The most recently posted experiment is an interesting example:

My Impressions: These beers were much more difficult to discern than I imagined they&#8217;d be. Over multiple triangle test attempts, I pick the odd beer out and certainly lacked confidence in my choices.

Now if he done these taste tests before he empaneled his tasters he would have known from the difficulty in his ability to confidently detect the difference that the signal was weak i.e. that the beers are not very different; that Pd is small. His test results eventually suggested that it is about 0.05 though it could have been (95% confidence) between 0 and 0.3. Barely being able to taste the difference says it is much closer to 0 than 0.3. Had he looked at the ASTM prescription (as I have recommended over and over) he would have seen no panel size less than 39 for Pd = 20 at any tabulated level of confidence (the table is for confidence levels <0.2 for both alpha and beta) and would have known that a test with a panel of 22 members was not likely to give him a 'statistically significant' answer for signals < 0.2 which is where his pretasting strongly suggests he lies.

In order to reach statistical significance at this sample size, 12 tasters (p<0.05) would have had to correctly identify the unique sample, though only 8 (p=0.46) did, indicating participants in this xBmt were unable to reliably distinguish a lager made Pale malt from one made with Pilsner malt.

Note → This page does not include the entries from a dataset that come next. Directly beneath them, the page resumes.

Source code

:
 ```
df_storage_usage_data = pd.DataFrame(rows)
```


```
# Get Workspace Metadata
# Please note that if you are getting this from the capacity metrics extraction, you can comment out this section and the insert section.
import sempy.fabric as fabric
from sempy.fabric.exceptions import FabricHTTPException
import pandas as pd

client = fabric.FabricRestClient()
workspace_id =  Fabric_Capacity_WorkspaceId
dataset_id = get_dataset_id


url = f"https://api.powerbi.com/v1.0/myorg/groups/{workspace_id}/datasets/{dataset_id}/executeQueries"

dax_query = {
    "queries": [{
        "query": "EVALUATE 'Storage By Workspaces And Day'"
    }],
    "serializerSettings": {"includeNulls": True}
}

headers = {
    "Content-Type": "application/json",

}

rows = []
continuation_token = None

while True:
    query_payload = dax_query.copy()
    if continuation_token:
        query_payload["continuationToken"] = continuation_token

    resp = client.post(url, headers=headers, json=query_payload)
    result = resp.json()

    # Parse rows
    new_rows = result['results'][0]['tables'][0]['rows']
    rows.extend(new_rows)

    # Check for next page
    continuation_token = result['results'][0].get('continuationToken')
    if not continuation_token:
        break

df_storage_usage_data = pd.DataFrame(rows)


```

This is only half the story. What is the confidence, based on these data, that fewer than 20% of tasters will be able to detect the apparently small difference? It is p = 0.12. That's not as strong as we would like but suggests that one may very well be able to get away with using whichever malt he has on hand without his 'customers' noticing the difference. I think that's significant.

It was noted in another post that the main man is reading this thread. Despite that in this most recent test the practice of presenting 2 of one of the beers and one of the others persists. This is a violation of the protocol and something that is easy to change. We wonder why they persist in doing this. Perhaps in a desire to be consistent if wrong or perhaps they just don't care.

The earlier comments may seem like statistical gobbledy-**** and readers may think one needs a PHD in statistics to carry out a triangle test. That's not so. The procedure isn't written for PHD's in statistics. It's written for guys in bakeries, breweries, bottling plants, pharmaceutical labs etc. Get it, read it, follow it and you are doing triangle tests. I think it's a pity the Brulosophers don't choose to do that but then my job is to show them what they can do; not tell them what they should do.